Meta recently announced a new chip called the Meta Training and Inference Accelerator. As the name suggests, MTIA is a specialised chip for Meta’s internal AI workloads. The chip directly replaces CPUs in the data centre, and is made to work alongside GPUs for greater efficiency.
Microsoft’s AI chip efforts are still shrouded in mystery, but reports have emerged that the company is working on a chip all the same. Codenamed Athena, this specialised chip will be optimised for AI workloads, especially those of OpenAI.
It is worth noting that Intel is also looking to compete in the same market, with Aurora being somewhat of a proof of concept for the enterprise success of its GPUs and CPUs. Sapphire Rapids is as of yet unproven, and has received somewhat of a lukewarm response from the market. However, it seems that Intel’s Data Centre GPU Max series might just give NVIDIA a run for its money.

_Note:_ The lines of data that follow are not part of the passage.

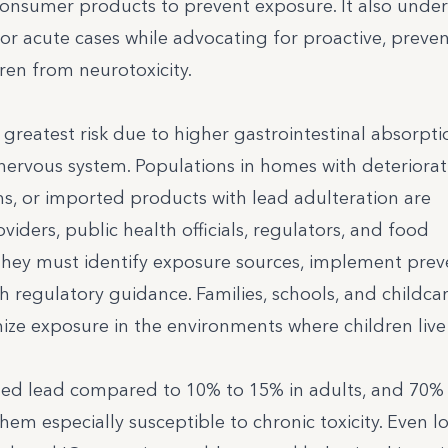
consumer products to prevent exposure. It also unde
or acute cases while advocating for proactive, preven
ren from neurotoxicity.
 greatest risk due to higher gastrointestinal absorpt
ervous system. Populations in homes with deteriorat
ms, or imported products with lead adulteration are
viders, public health officials, regulators, and food
they must identify exposure sources, implement prev
h regulatory guidance. Families, schools, and childca
nimize exposure in the environments where children live
ted lead compared to 10% to 15% in adults, and 70% 
them especially susceptible to chronic toxicity. Even l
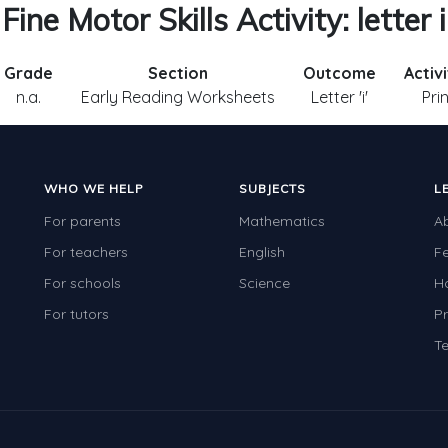
Fine Motor Skills Activity: letter i
Grade
Section
Outcome
Activ
n.a.
Early Reading Worksheets
Letter 'i'
Pri
WHO WE HELP
SUBJECTS
L
For parents
Mathematics
A
For teachers
English
F
For schools
Science
H
For tutors
Pr
Te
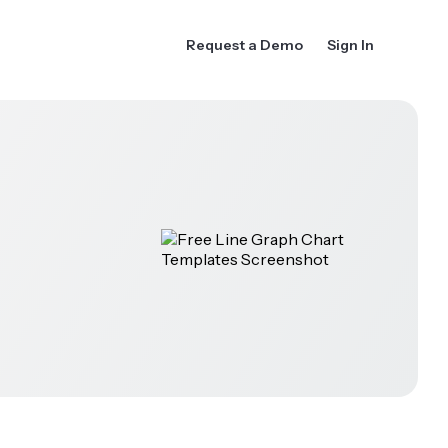
Request a Demo
Sign In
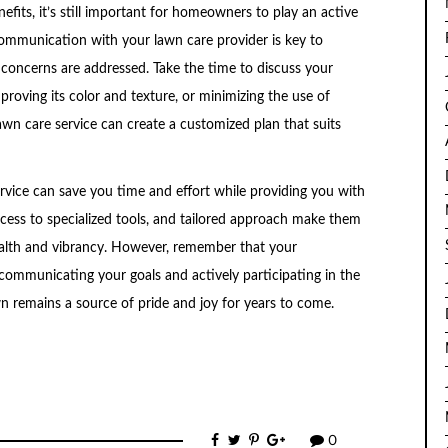
efits, it’s still important for homeowners to play an active
communication with your lawn care provider is key to
concerns are addressed. Take the time to discuss your
proving its color and texture, or minimizing the use of
wn care service can create a customized plan that suits
ervice can save you time and effort while providing you with
access to specialized tools, and tailored approach make them
health and vibrancy. However, remember that your
 communicating your goals and actively participating in the
n remains a source of pride and joy for years to come.
0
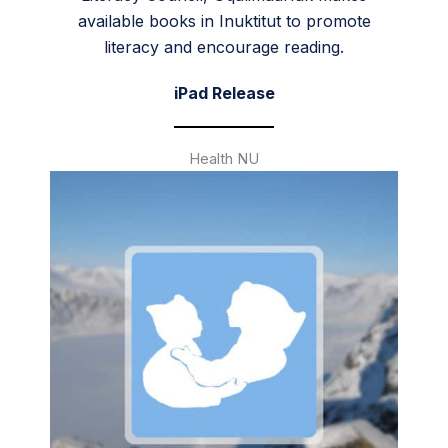
available books in Inuktitut to promote
literacy and encourage reading.
iPad Release
Health NU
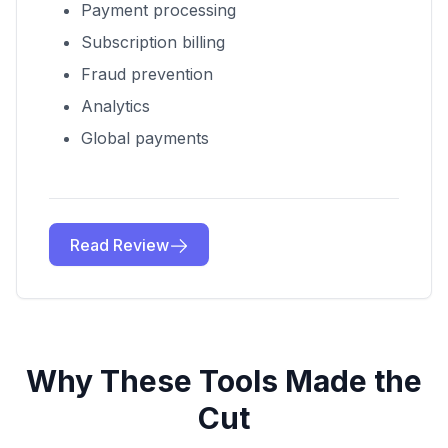
Payment processing
Subscription billing
Fraud prevention
Analytics
Global payments
Read Review
Why These Tools Made the
Cut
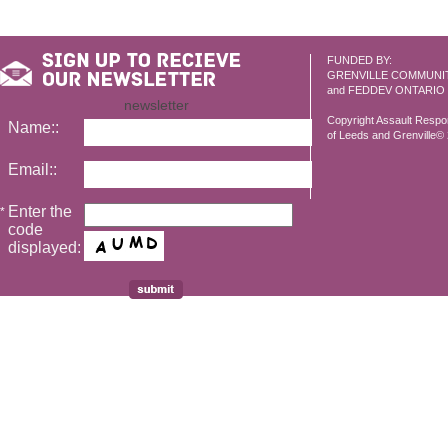
FUNDED BY:
GRENVILLE COMMUNI
and FEDDEV ONTARIO
newsletter
Copyright Assault Resp
Name::
of Leeds and Grenville© 2
Email::
Enter the
*
code
displayed:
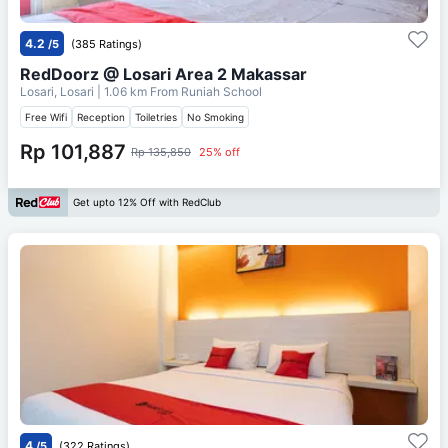
4.2
/5
(385 Ratings)
RedDoorz @ Losari Area 2 Makassar
Losari, Losari
| 1.06 km From
Runiah School
Free Wifi
Reception
Toiletries
No Smoking
Rp 101,887
Rp 135,850
25% off
Get upto 12% Off with RedClub
4
/5
(322 Ratings)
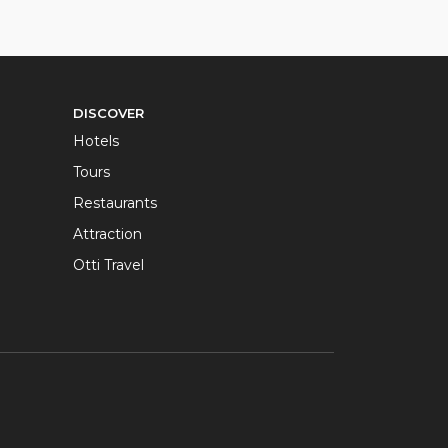
DISCOVER
Hotels
Tours
Restaurants
Attraction
Otti Travel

According to Intel, the newest line of GPUs outperforms the NVIDIA H100 by an average of 30%-50%. The Xeon Max Series CPU also beats out AMD’s Genoa chips by 65%. With its Gaudi2 series of deep learning accelerators, Intel is looking to take more slices of NVIDIA’s pie, cutting into the latter’s market share slowly, but surely.
While AMD is currently dominating the leaderboard, Intel’s new set of chips is hinging on Aurora’s impact to make a splash in the enterprise world. Even as big techs pour R&D costs into creating their own chips, it seems likely that Intel might claw its way back to victory from the jaws of defeat in the HPC (high-performance computing) market.